INSTRUCTION A: Copy out the listing below line for line, changing nothing.

For further information about the city please visit the Groningen life website.
Holland is one of the nineteen euro countries. Very few shops, restaurants, etc., accept the € 500 note. Small shops and supermarkets do not accept the € 200 and € 100 notes either. When you pay in cash, the amount is rounded off to the nearest € 0.05.
The main public transport in the Netherlands for longer distances is by train. Long-distance buses are limited to a few missing railway connections. Regional and local public transport is by bus, and in some cities by metro and tram.
The most common form of public transport in Groningen is the bus. There are numerous bus lines running through Groningen and there’s always one which can take you where you need to go. There’s no need to wonder which line you need to take since there is a door to door journey-planner on the internet which can give you the fastest way of travelling and which bus line to take wherever you are in the Netherlands.
The voltage on outlets in Holland is 230 volts. Hotels may also have a 110-volt or 120-volt outlet for shavers. Travelers are advised to bring along a power converter and an adapter for round two-prong plugs with side grounding contacts.

INSTRUCTION B: Give the part of the notes on Groningen starting at "The main public" and ending at "in the Netherlands.", with "train" swapped for "rail".

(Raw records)
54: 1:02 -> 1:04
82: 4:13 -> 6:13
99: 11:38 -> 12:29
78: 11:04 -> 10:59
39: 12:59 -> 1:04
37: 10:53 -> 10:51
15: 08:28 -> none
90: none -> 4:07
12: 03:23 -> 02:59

CORRECT RESPONSE A:
54: 1:02 -> 1:04
82: 4:13 -> 6:13
99: 11:38 -> 12:29
78: 11:04 -> 10:59
39: 12:59 -> 1:04
37: 10:53 -> 10:51
15: 08:28 -> none
90: none -> 4:07
12: 03:23 -> 02:59

CORRECT RESPONSE B:
The main public transport in the Netherlands for longer distances is by rail. Long-distance buses are limited to a few missing railway connections. Regional and local public transport is by bus, and in some cities by metro and tram.
The most common form of public transport in Groningen is the bus. There are numerous bus lines running through Groningen and there’s always one which can take you where you need to go. There’s no need to wonder which line you need to take since there is a door to door journey-planner on the internet which can give you the fastest way of travelling and which bus line to take wherever you are in the Netherlands.